|November 28, 2005
Zanu PF seals win in senate poll / US$10 million paid off to IMF
President Robert Mugabe's ruling party has sealed its victory in polls for the new Senate, winning at least 21 out of 31 seats in elections marked by voter apathy and a split opposition. The Zanu PF party was guaranteed a further 35 of the 66 seats on the new Senate thanks to an opposition boycott in many constituencies and electoral laws that reserve seats for Mugabe loyalists such as tribal chiefs. Official figures from the Zimbabwe Electoral Commission have shown Zanu PF winning 21 seats out of the 27 counted so far. The election was characterized by voter apathy, with observers saying turn-out could end up at about 15 percent of the 3.2 million registered voters in Zimbabwe.
A renegade faction of the opposition Movement for Democratic Change (MDC), which split into two rival camps over a call to boycott the Senate elections, won at least six seats.

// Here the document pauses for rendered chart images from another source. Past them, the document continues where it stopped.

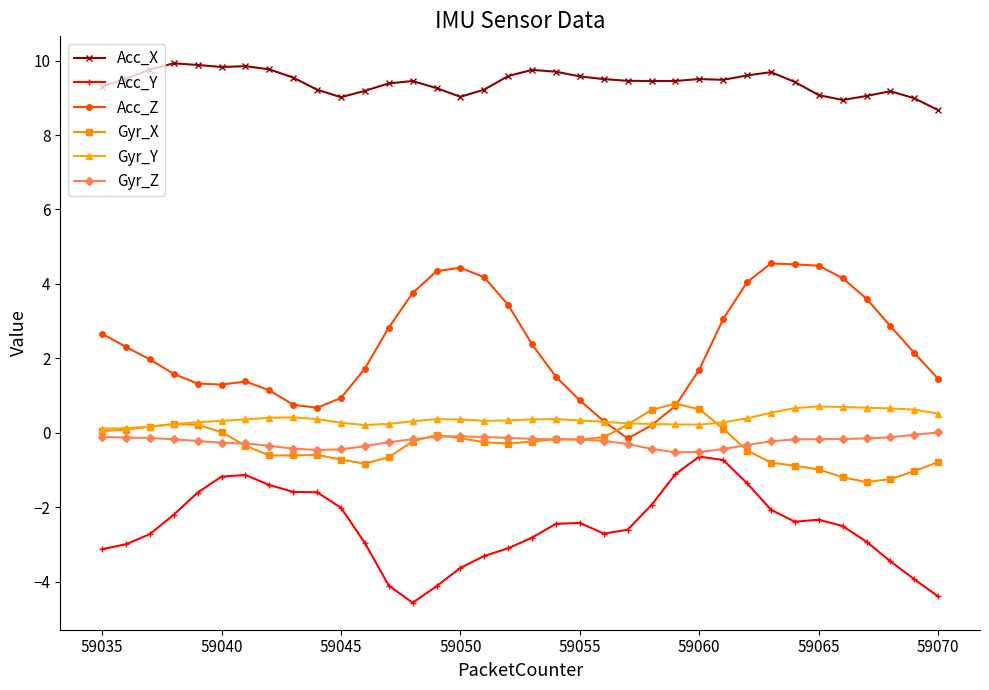

How many data points does each series have?

36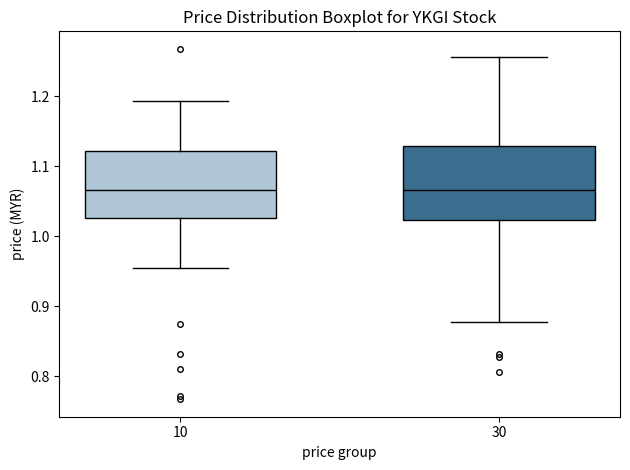

Reading left to right, read every box against the y-axis: the position of its median line, the range the box covers, and the ends of its whiskers. The values are not printed on the chart, so give them approximately, as read against the axis.

10: median 1.07, box 1.03 to 1.12, whiskers 0.96 to 1.19
30: median 1.07, box 1.02 to 1.13, whiskers 0.88 to 1.26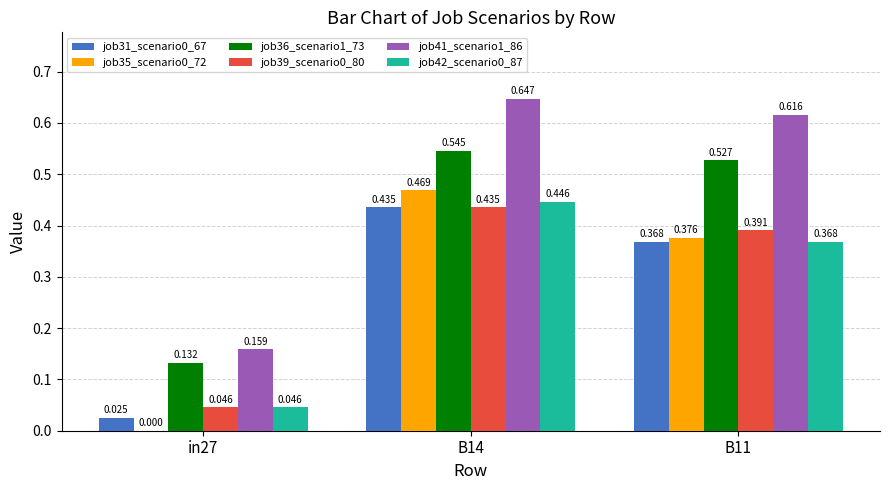

Is the value of job36_scenario1_73 at B11 greater than the value of job39_scenario0_80 at B11?

Yes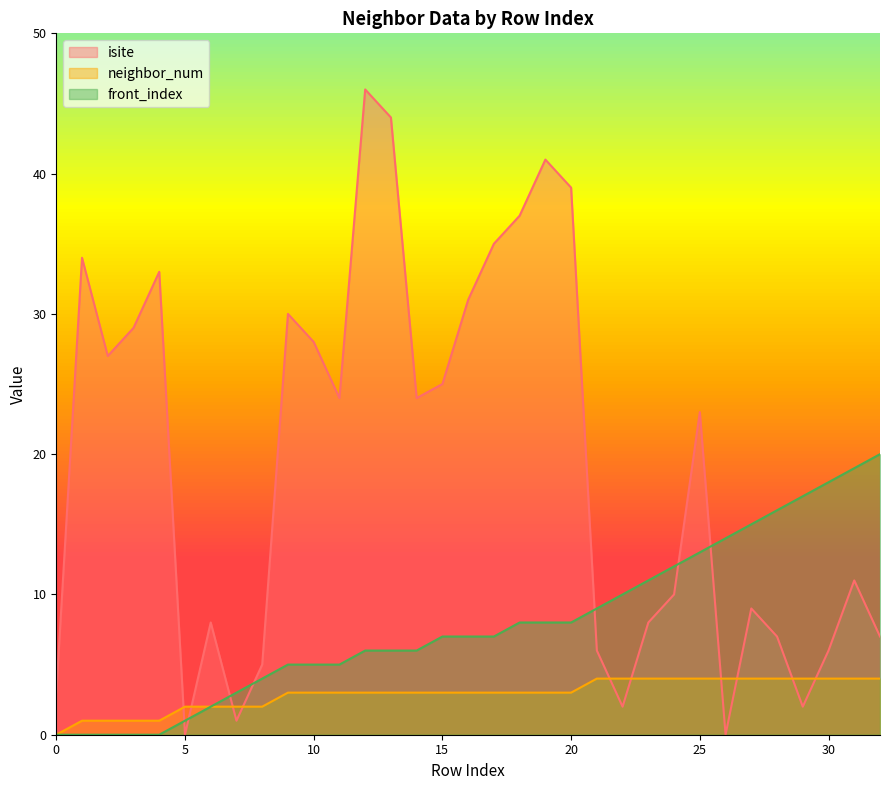

At how many categories does at least one series exceed 36?

5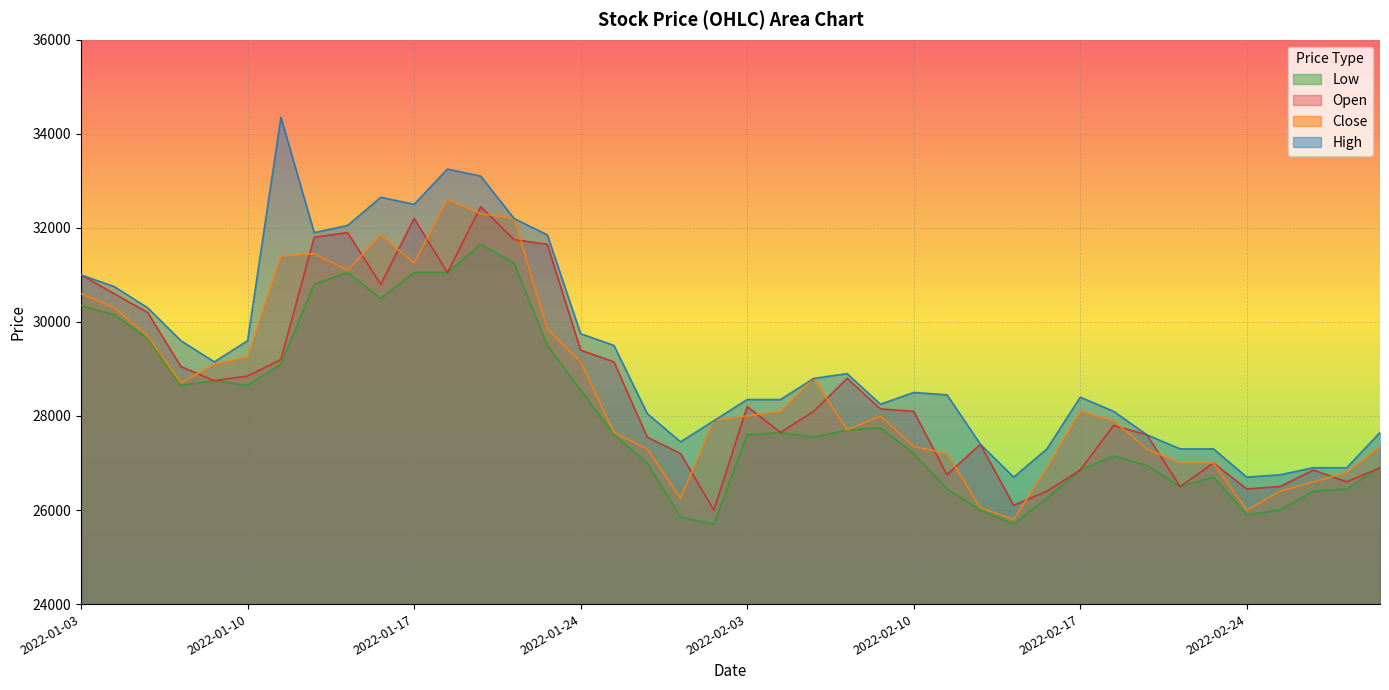

True or false: High and Open cross at least once.

False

MDC leader Morgan Tsvangirai, who had called for a vote boycott to protest at what he said was a deeply flawed electoral process, said that most voters had vindicated his position by staying away from the polls. Zanu PF used its parliamentary majority this year to push through creation of the new Senate, which will have the power to approve or reject laws passed by the lower house and which critics say will entrench the President’s hold over the country.
In the meantime, Zimbabwe has paid off a further $10 million owed to the International Monetary Fund (IMF) and is on course to clear arrears with the global lender to avoid ejection from its ranks, the central bank governor said. The IMF executive board in September gave Zimbabwe a six-month reprieve to settle its arrears or risk being expelled. "We are making good our undertaking to the IMF to clear the GRA account by March next year," Gideon Gono, the Reserve Bank governor of Zimbabwe said. "We now have $25 million outstanding in that account and we have between December and January to make good our commitment."
Zimbabwe owes a further $125 million under the Poverty Reduction and Facility Account, which brings its total arrears to $150 million. According to Gono, the country would pay off all its debt by December 2006. As the governor emphasised, the funds came from export earnings, inflows from expatriate Zimbabweans and locals working for foreign-owned organisations who were paid in foreign currency.